Sometimes I think this happens with celebrities and it isn’t necessarily their fault. That’s right. I say don’t blame celebrities for their idiotic behavior. It’s our fault as a society.

Celebrities are great.  When the director says “action!” they’re incredibly talented and very entertaining. They’re funny, musical, and sometimes even emotionally moving when their words and actions are scripted for them. It’s when they go off-script and improv, such as in everyday life, that they tend to lose perspective.

Just like Robin Williams and Matt Damon in Good Will Hunting, I would hold the Bieber close and say, “It’s not your fault. It’s not your fault” as he sobbed on my shoulder.

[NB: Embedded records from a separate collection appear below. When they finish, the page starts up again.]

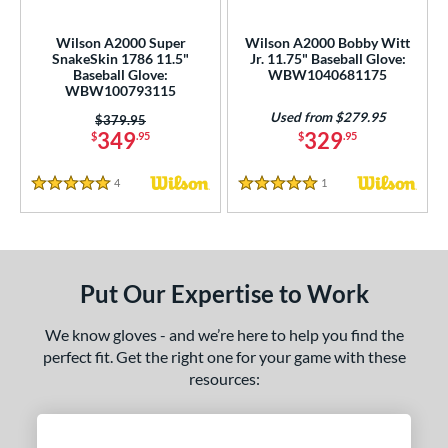
Wilson A2000 Super
Wilson A2000 Bobby Witt
SnakeSkin 1786 11.5"
Jr. 11.75" Baseball Glove:
Baseball Glove:
WBW1040681175
WBW100793115
Used from $279.95
Price was:
$379.95
349
329
$
.95
$
.95
4
Reviews
1
Reviews
5 Stars
5 Stars
Put Our Expertise to Work
We know gloves - and we’re here to help you find the
perfect fit. Get the right one for your game with these
resources: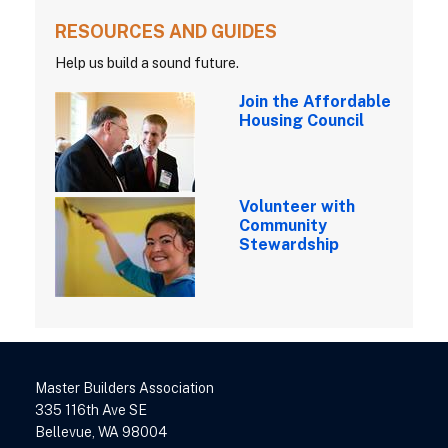
RESOURCES AND GUIDES
Help us build a sound future.
Join the Affordable
Housing Council
Volunteer with
Community
Stewardship
Master Builders Association
335 116th Ave SE
Bellevue, WA 98004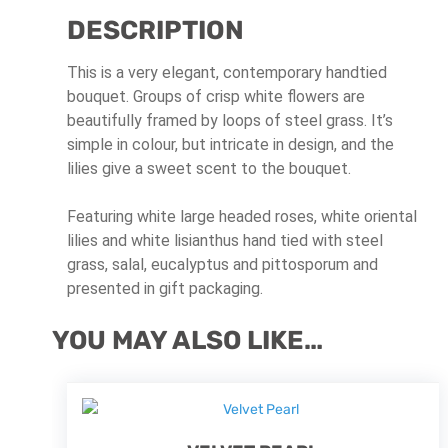
DESCRIPTION
This is a very elegant, contemporary handtied
bouquet. Groups of crisp white flowers are
beautifully framed by loops of steel grass. It’s
simple in colour, but intricate in design, and the
lilies give a sweet scent to the bouquet.
Featuring white large headed roses, white oriental
lilies and white lisianthus hand tied with steel
grass, salal, eucalyptus and pittosporum and
presented in gift packaging.
YOU MAY ALSO LIKE…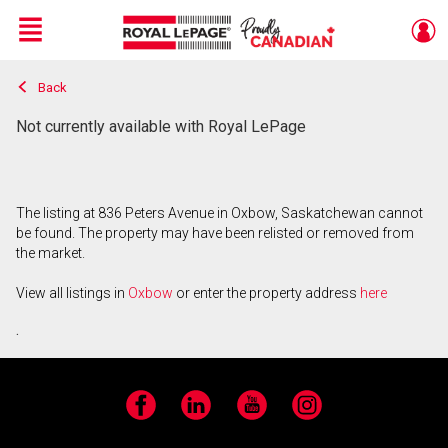
Menu
Back
Live
En Direct
Not currently available with Royal LePage
The listing at 836 Peters Avenue in Oxbow, Saskatchewan cannot
be found. The property may have been relisted or removed from
the market.
View all listings in
Oxbow
or enter the property address
here
.
Facebook
LinkedIn
YouTube
Instagram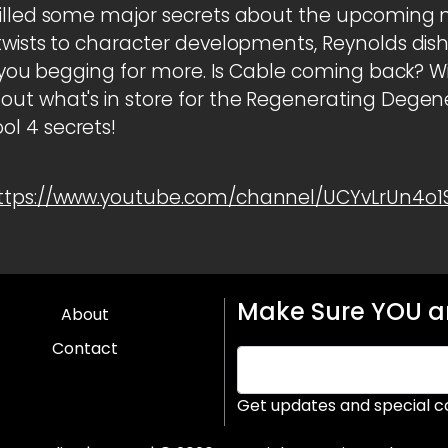
pilled some major secrets about the upcoming 
wists to character developments, Reynolds dishe
ve you begging for more. Is Cable coming back? W
ut what's in store for the Regenerating Degener
l 4 secrets!
ttps://www.youtube.com/channel/UCYvLrUn4o
Make Sure YOU ar
About
Contact
Get updates and special c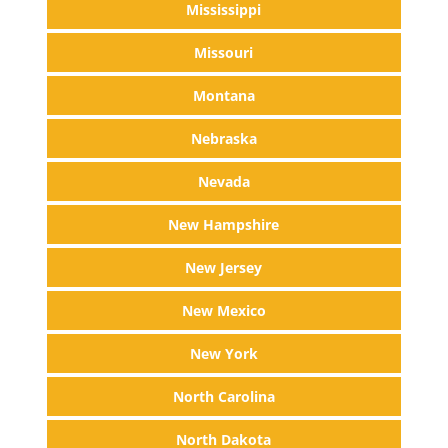
Mississippi
Missouri
Montana
Nebraska
Nevada
New Hampshire
New Jersey
New Mexico
New York
North Carolina
North Dakota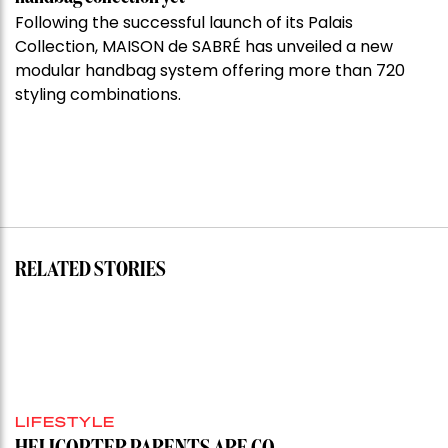
Following the successful launch of its Palais
Collection, MAISON de SABRÉ has unveiled a new
modular handbag system offering more than 720
styling combinations.
RELATED STORIES
LIFESTYLE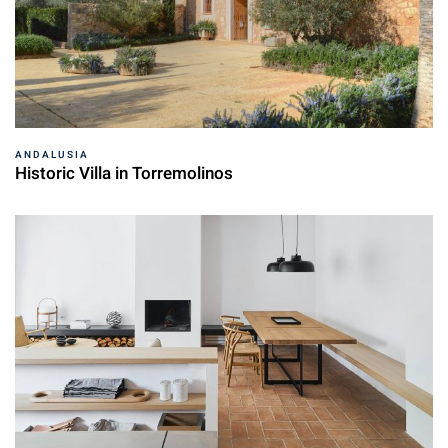
ANDALUSIA
Historic Villa in Torremolinos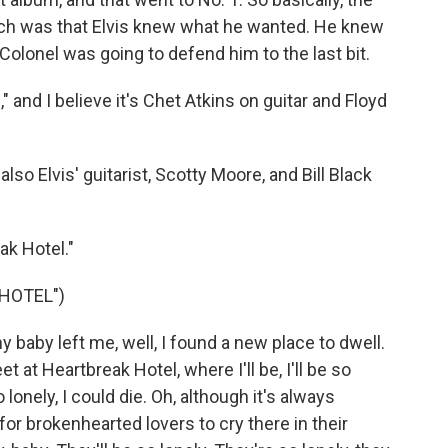
ich was that Elvis knew what he wanted. He knew
olonel was going to defend him to the last bit.
 and I believe it's Chet Atkins on guitar and Floyd
so Elvis' guitarist, Scotty Moore, and Bill Black
ak Hotel."
HOTEL")
 baby left me, well, I found a new place to dwell.
et at Heartbreak Hotel, where I'll be, I'll be so
so lonely, I could die. Oh, although it's always
or brokenhearted lovers to cry there in their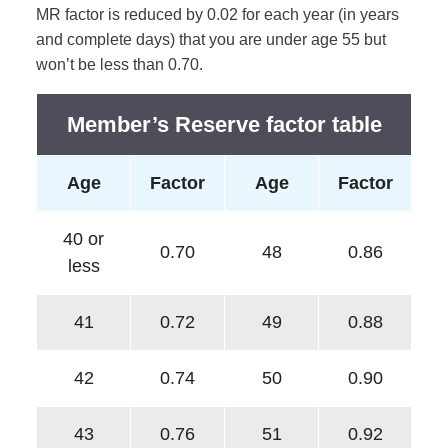
MR factor is reduced by 0.02 for each year (in years
and complete days) that you are under age 55 but
won’t be less than 0.70.
Member’s Reserve factor table
Age
Factor
Age
Factor
40 or
0.70
48
0.86
less
41
0.72
49
0.88
42
0.74
50
0.90
43
0.76
51
0.92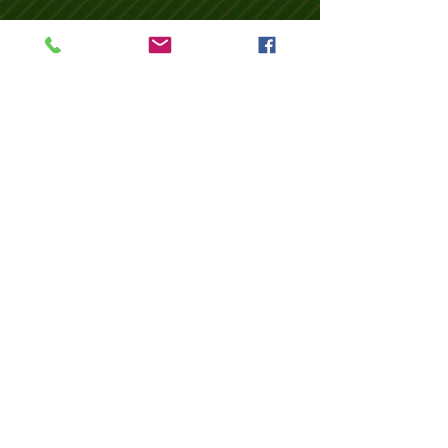
Return (Vineyard-NJ)
Wix Forum is no
longer available
This application has been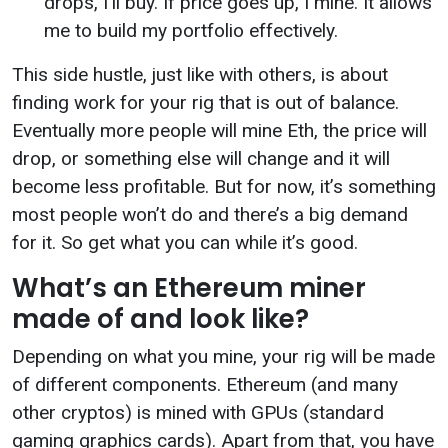
drops, I’ll buy. If price goes up, I mine. It allows
me to build my portfolio effectively.
This side hustle, just like with others, is about
finding work for your rig that is out of balance.
Eventually more people will mine Eth, the price will
drop, or something else will change and it will
become less profitable. But for now, it’s something
most people won’t do and there’s a big demand
for it. So get what you can while it’s good.
What’s an Ethereum miner
made of and look like?
Depending on what you mine, your rig will be made
of different components. Ethereum (and many
other cryptos) is mined with GPUs (standard
gaming graphics cards). Apart from that, you have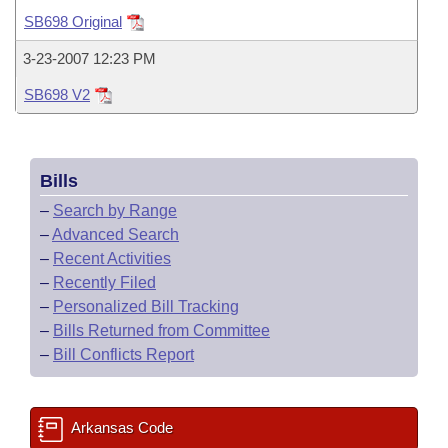
Bills on Committee Agendas
Recent Activities
Bills in House Committees
SB698 Original
Search Center
Uncodified Historic Legislation
House
Recently Filed
3-23-2007 12:23 PM
Bills in Senate Committees
SB698 V2
Governor's Veto List
Senate
Personalized Bill Tracking
Bills in Joint Committees
House Budget
Bills Returned from Committee
Meetings Of The Whole/Business Meetings
Bills
Senate Budget
Bill Conflicts Report
–
Search by Range
–
Advanced Search
House Roll Call
–
Recent Activities
–
Recently Filed
–
Personalized Bill Tracking
–
Bills Returned from Committee
–
Bill Conflicts Report
Arkansas Code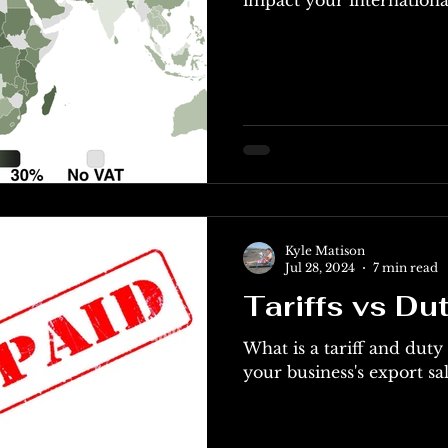
Kyle Matison
Jul 28, 2024
7 min read
Tariffs vs Du
What is a tariff and dut
your business's export sal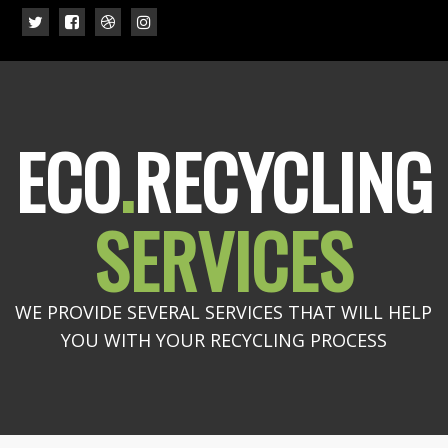
ECO
.
RECYCLING
SERVICES
WE PROVIDE SEVERAL SERVICES THAT WILL HELP
YOU WITH YOUR RECYCLING PROCESS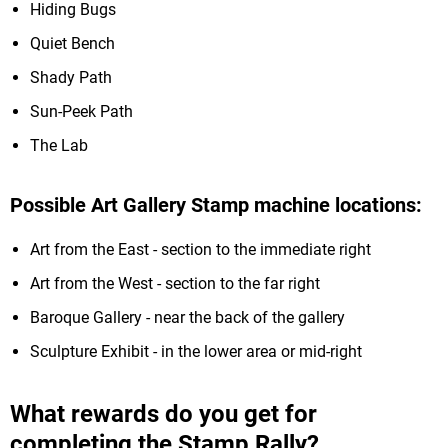
Hiding Bugs
Quiet Bench
Shady Path
Sun-Peek Path
The Lab
Possible Art Gallery Stamp machine locations:
Art from the East - section to the immediate right
Art from the West - section to the far right
Baroque Gallery - near the back of the gallery
Sculpture Exhibit - in the lower area or mid-right
What rewards do you get for
completing the Stamp Rally?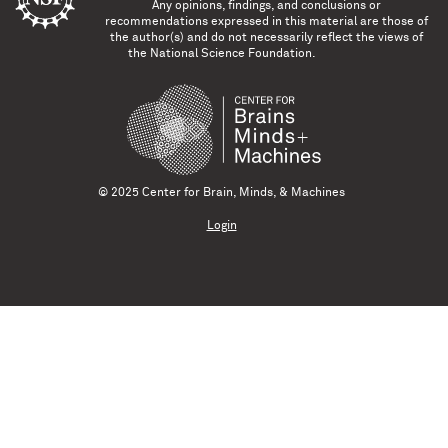
Any opinions, findings, and conclusions or
recommendations expressed in this material are those of
the author(s) and do not necessarily reflect the views of
the National Science Foundation.
© 2025 Center for Brain, Minds, & Machines
Login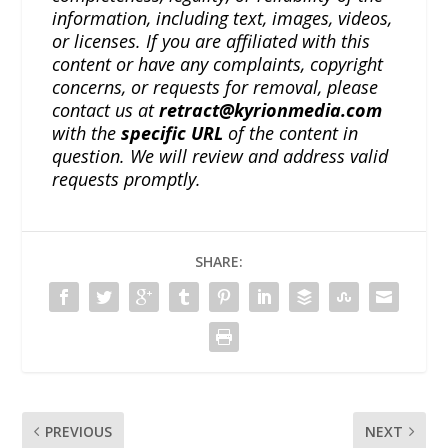
information, including text, images, videos,
or licenses. If you are affiliated with this
content or have any complaints, copyright
concerns, or requests for removal, please
contact us at
retract@kyrionmedia.com
with the
specific URL
of the content in
question. We will review and address valid
requests promptly.
SHARE:
PREVIOUS
NEXT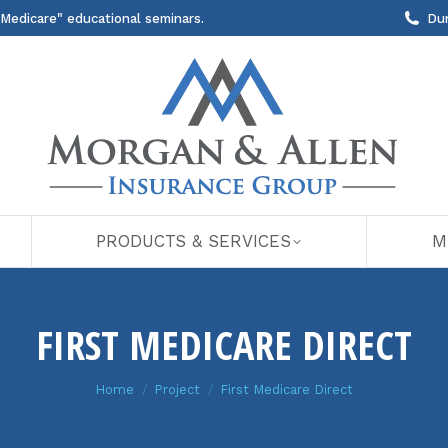
 Medicare" educational seminars.
Du
PRODUCTS & SERVICES
M
FIRST MEDICARE DIRECT
You are here:
Home
Project
First Medicare Direct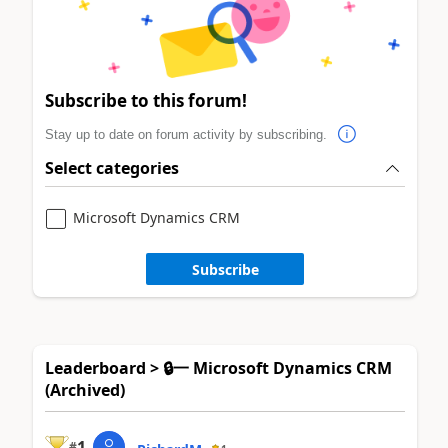
Subscribe to this forum!
Stay up to date on forum activity by subscribing.
Select categories
Microsoft Dynamics CRM
Subscribe
Leaderboard > 🔒一 Microsoft Dynamics CRM
(Archived)
1
#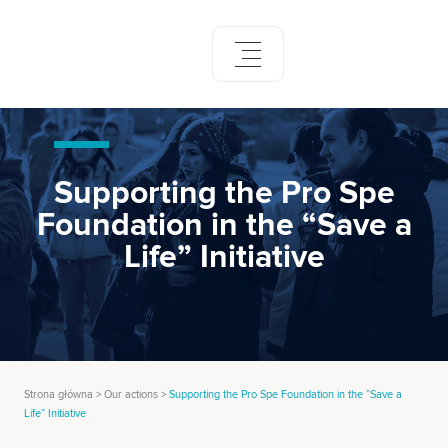
Skip
to
content
Supporting the Pro Spe
Foundation in the “Save a
Life” Initiative
Strona główna
>
Our actions
>
Supporting the Pro Spe Foundation in the “Save a
Life” Initiative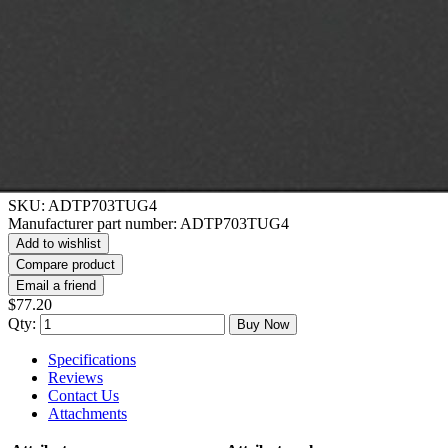
SKU:
ADTP703TUG4
Manufacturer part number:
ADTP703TUG4
Add to wishlist
Compare product
Email a friend
$77.20
Qty:
Buy Now
Specifications
Reviews
Contact Us
Attachments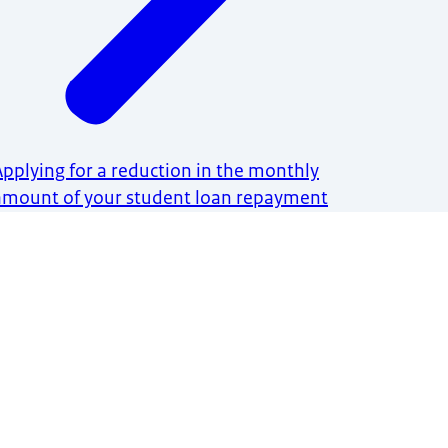
Applying for a reduction in the monthly
amount of your student loan repayment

Yes, I know you’re saying to yourself, “But Phil,” which is an odd thing to say to yourself, “why isn’t it celebrities fault when they act like out-of-touch-with-reality caricatures of all bad celebrity stereotypes?” Wow, that’s a mouthful. Thanks for asking. I’ll tell you why. In response, I’ll ask you a question: If you have a dog and you’ve never taught it to sit or stay, is it the dogs fault that it runs around like rabid gerbil high on Candy Corn M&M’s when you have company over? No! It’s your fault because you didn’t train your dog. The dog doesn’t know what it doesn’t know. People need training just like dogs.

If you take a normal, human two year old and spend twenty years fawning over them and bending the rules for them of course they’re going to think they’re the center of the universe. It’s time we start raising our celebrities to be real human beings. That’s why my next book will be titled “The Proper Care and Feeding of Your Celebrity.” When I’m elected President, or Sexiest Man Alive, whichever comes first, I will pass a law stating that until age 30 all celebrities must be accompanied 24/7 by a behavioral psychologist who will hit them on the nose with a rolled up newspaper any time they do anything vaguely out of touch or ego-centric. Don’t worry though, the training won’t be all punitive. They’ll be rewarded with pieces of candy when they perform appropriate behaviors in public. Before long our celebrities will all be nice, normal people that won’t frighten your children.

If you’re wondering about the title of this post, it’s related to a Nickelodeon cartoon from the 90’s called The Angry BeaversAbout two years ago my son & his friends started a band and they all had Justin Bieber haircuts so I suggested they name their band The Angry Biebers. I thought the idea was much funnier than they did.